MXNet boosts CPU performance with MKL-DNN

Published in

Apache MXNet

3 min readJan 16, 2019

Authors: Hagay Lupesko, Alexander Zai, Manu Seth

Apache MXNet community is excited to announce that MXNet performance on CPUs is now dramatically improved through the integration of Intel MKL-DNN into the default MXNet build. The improvements are significant across a wide range of model architectures, with inference speed-ups for both latency and throughput improving between 3x to 35x, depending on the model architecture and CPU — more performance stats listed later in the post.

To benefit from these optimizations, just grab the latest version of MXNet for Java or Scala. Alternatively, just follow the default steps to build MXNet from source — no further customization, installations or specialized actions needed!

What is Apache MXNet

Apache MXNet is an open-source deep learning framework used to build, train, and deploy deep neural networks. MXNet abstracts much of the complexity involved in implementing neural networks, is highly performant and scalable, and offers APIs across popular programming languages such as Python, C++, Java, R, Scala, and more.

What is Intel MKL-DNN

Intel Math Kernel Library for Deep Neural Networks (MKL-DNN) is an open-source library for high performance deep-learning on CPUs. The library accelerates neural network applications through vectorized and threaded building blocks, exposed via a C++ interface. MKL-DNN source code is available on GitHub.

Much of MKL-DNN optimization magic is achieved through data parallelism, also known as SIMD: Single Instruction Multiple Data. Modern x86 processors support Advanced Vector Extensions (AVX), which extend the x86 instruction set with SIMD capabilities, and enable the processor to perform operations on multiple numbers at the same time, as opposed to running an operation one number at a time. Recent AVX512 extensions, supported on Intel’s Skylake architecture, can handle up to 16 32-bit float numbers in just a single instruction!

Performance improvements at a glance

As part of the effort to integrate MKL-DNN as the default build, the MXNet community ran exhaustive inference benchmarks across Intel and AMD CPUs. To check out the full details of these benchmarks visit the MXNet Wiki.

Below are a few diagrams illustrating the inference performance improvements across a few model architectures, benchmarked on Intel Xeon Skylake-SP (AWS c5.18xlarge).

MXNet Inference benchmarks running on Intel Xeon

Ensuring quality and accuracy

To ensure the MKL-DNN integration does not degrade quality and accuracy, MXNet contributors implemented a full suite of unit tests, reaching 100% coverage for the operators powered by MKL-DNN. These tests, alongside hundreds of other MXNet unit and integration tests, are running multiple times a day with each MXNet build, on the project’s CI/CD pipeline — ensuring operators and models work as expected.

Beyond unit tests, MXNet contributors tested end-to-end model accuracies on more than 30 deep learning models, to verify that the introduction of MKL-DNN does not impact model accuracy — results show that model accuracy is not impacted by the usage of MKL-DNN acceleration, as detailed in the Inference Accuracy Benchmarks for MKL-DNN on the MXNet wiki.

Despite all of the testing done, there may still be a case where developers using MXNet may want to disable MKL-DNN acceleration.

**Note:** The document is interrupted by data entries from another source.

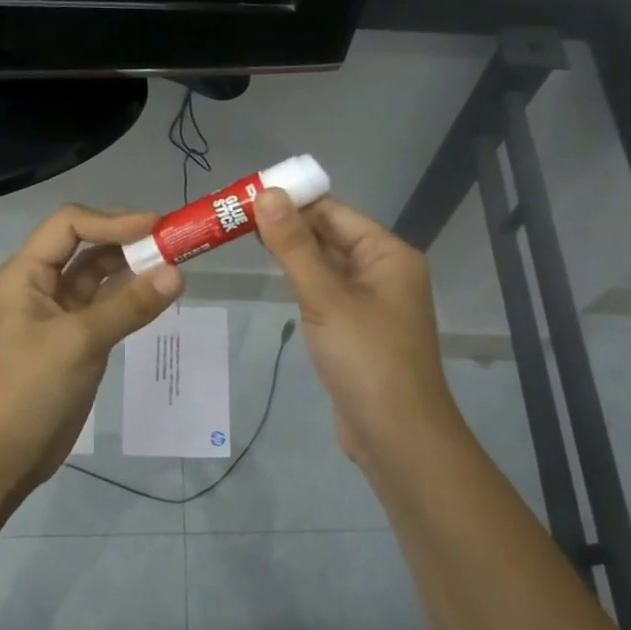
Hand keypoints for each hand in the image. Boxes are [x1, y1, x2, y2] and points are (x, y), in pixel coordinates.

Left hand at [0, 205, 183, 493]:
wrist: (1, 456)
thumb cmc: (28, 389)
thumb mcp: (79, 342)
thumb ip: (129, 306)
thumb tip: (178, 273)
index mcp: (28, 273)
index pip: (71, 225)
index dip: (113, 221)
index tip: (157, 227)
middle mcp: (42, 285)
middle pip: (87, 246)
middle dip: (128, 241)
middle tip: (174, 243)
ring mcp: (60, 314)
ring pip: (101, 277)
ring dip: (133, 268)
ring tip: (175, 265)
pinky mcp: (77, 340)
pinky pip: (108, 307)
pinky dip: (132, 299)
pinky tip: (159, 296)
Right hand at [252, 190, 466, 471]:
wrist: (396, 435)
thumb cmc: (366, 358)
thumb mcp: (326, 297)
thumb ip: (294, 246)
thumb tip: (267, 193)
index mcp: (388, 254)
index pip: (334, 212)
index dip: (292, 200)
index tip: (245, 195)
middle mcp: (383, 271)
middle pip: (330, 236)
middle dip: (287, 226)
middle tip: (233, 217)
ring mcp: (371, 302)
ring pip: (326, 265)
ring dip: (292, 253)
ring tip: (242, 238)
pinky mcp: (356, 329)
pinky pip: (326, 293)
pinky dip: (301, 281)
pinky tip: (273, 277)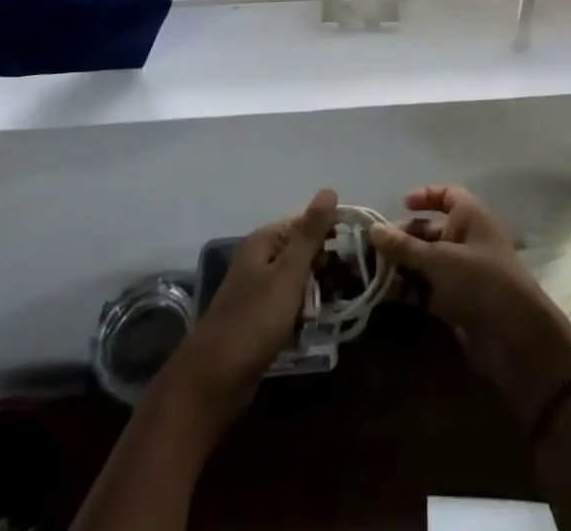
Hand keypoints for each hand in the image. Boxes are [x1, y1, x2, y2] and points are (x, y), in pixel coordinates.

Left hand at [164, 188, 337, 429]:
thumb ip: (310, 233)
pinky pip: (289, 304)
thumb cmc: (254, 320)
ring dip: (317, 290)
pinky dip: (303, 310)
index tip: (356, 249)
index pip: (306, 222)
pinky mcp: (259, 319)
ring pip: (298, 280)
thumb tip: (329, 189)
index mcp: (264, 241)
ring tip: (339, 302)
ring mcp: (258, 290)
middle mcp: (259, 259)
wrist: (214, 382)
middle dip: (326, 264)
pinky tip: (317, 322)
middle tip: (350, 282)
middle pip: (302, 250)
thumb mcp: (288, 273)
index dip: (331, 233)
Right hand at [369, 185, 570, 424]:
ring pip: (426, 261)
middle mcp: (466, 238)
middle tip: (372, 248)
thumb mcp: (438, 260)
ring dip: (402, 265)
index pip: (447, 195)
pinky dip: (409, 288)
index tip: (400, 204)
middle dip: (403, 237)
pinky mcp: (457, 300)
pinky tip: (384, 294)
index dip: (425, 196)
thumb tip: (372, 229)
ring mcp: (462, 271)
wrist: (514, 337)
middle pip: (430, 229)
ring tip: (370, 272)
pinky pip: (428, 287)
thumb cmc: (479, 281)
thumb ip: (403, 246)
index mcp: (470, 216)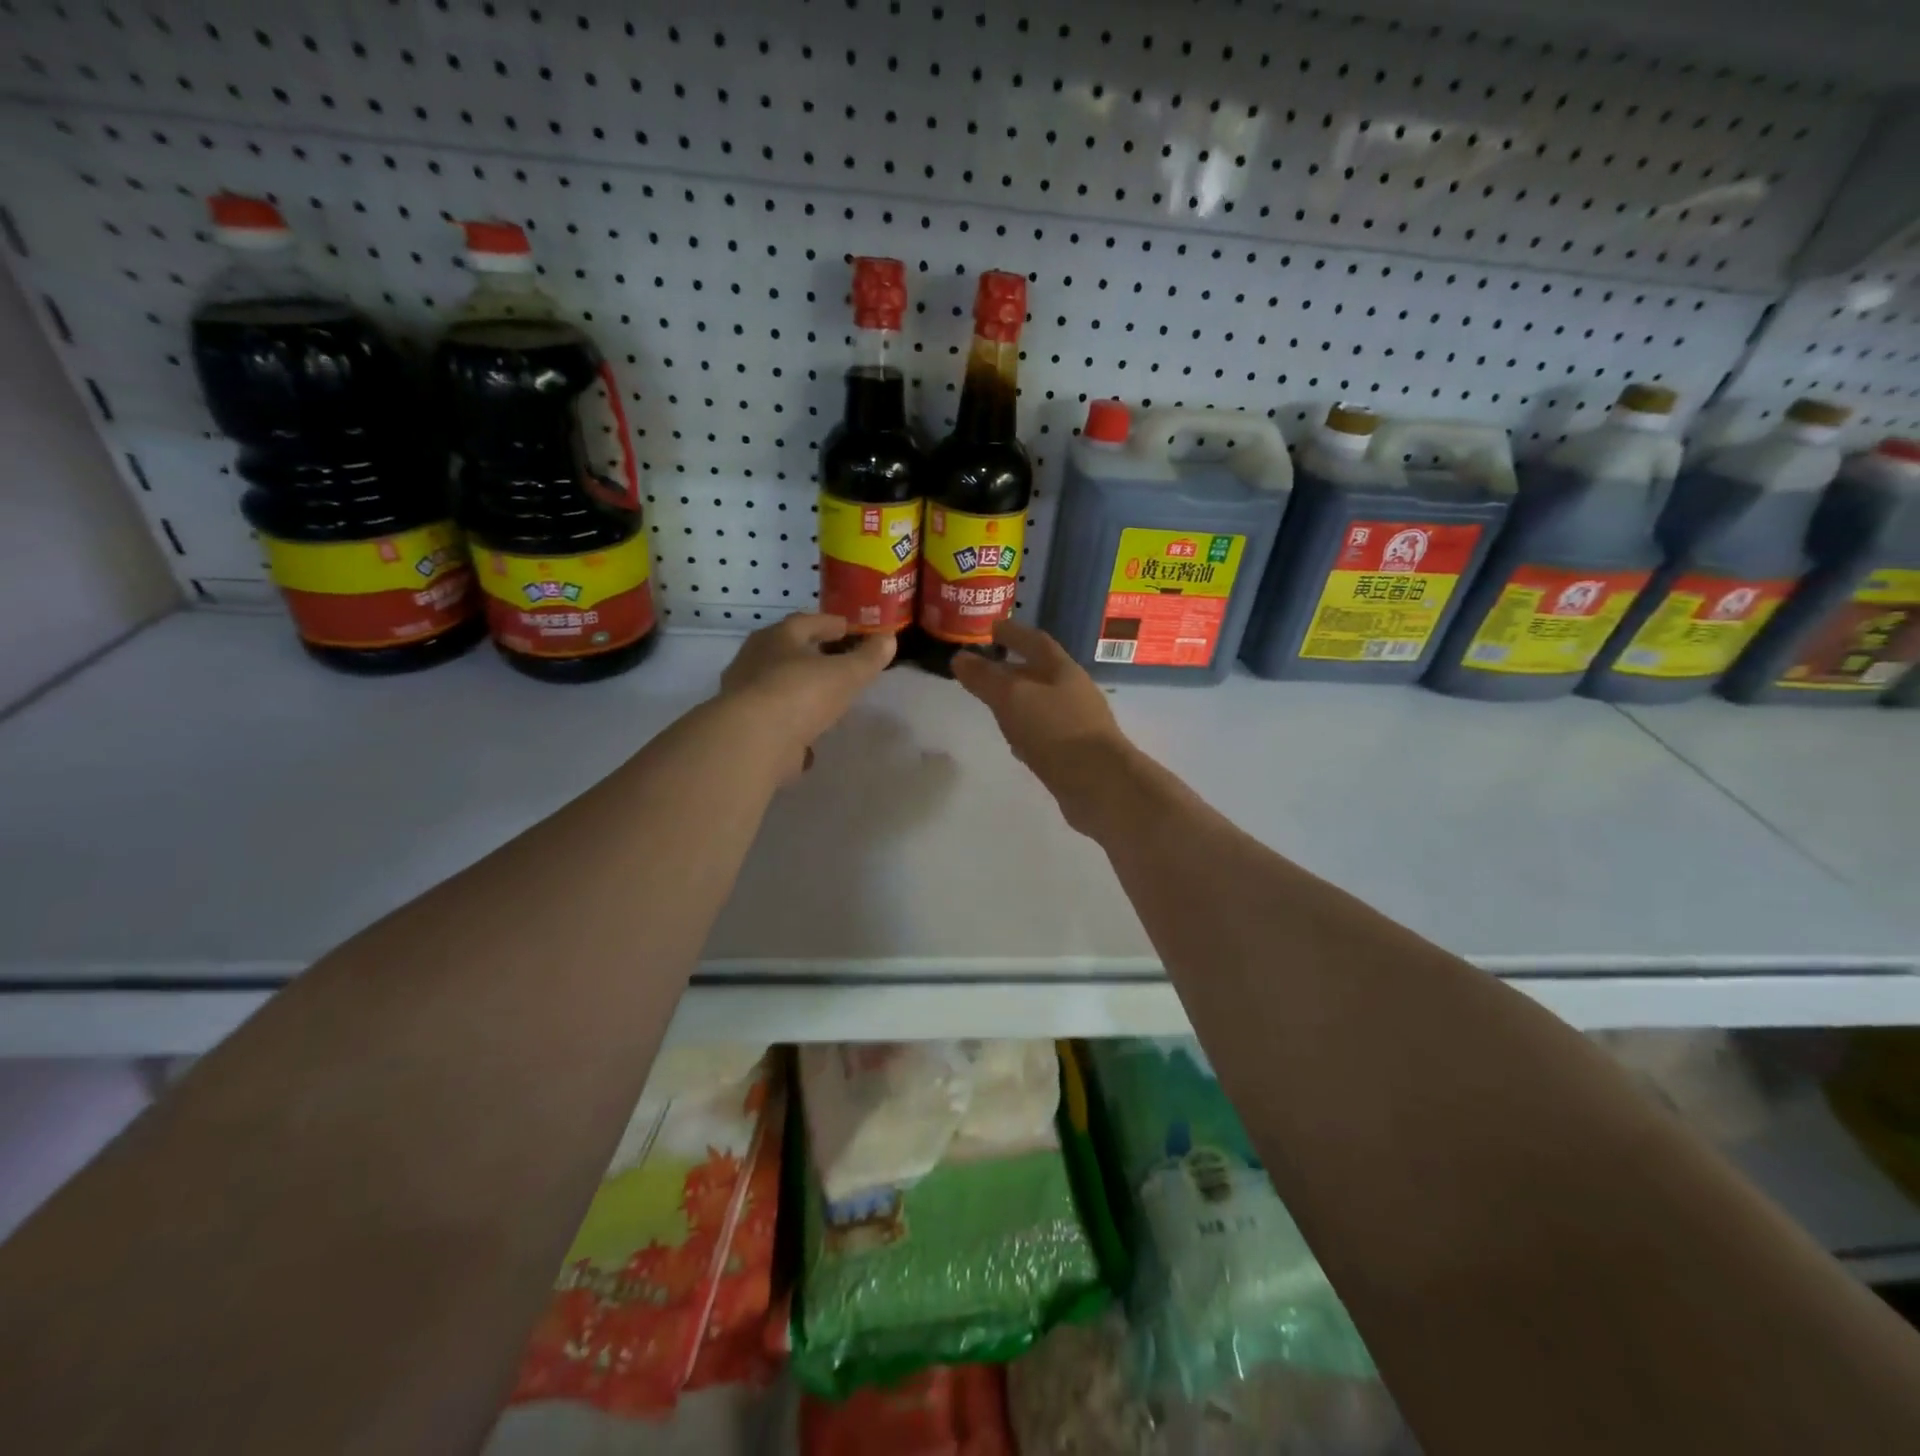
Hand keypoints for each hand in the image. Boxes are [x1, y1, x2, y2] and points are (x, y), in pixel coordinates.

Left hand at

For that purpose, a new “MXNET_MKLDNN_ENABLED” environment variable was introduced, set to 1 by default, that turns off MKLDNN acceleration when set to 0, more details can be found in MXNet’s environment variables FAQ.

Getting started with MXNet

To benefit from these performance improvements, as well as the rest of the MXNet goodness, head to the MXNet install page, choose your platform and language of choice, and follow the steps outlined.

If you are just starting with MXNet and deep learning, we highly recommend the MXNet in 60 minutes blog post as a great way to get started. Enjoy!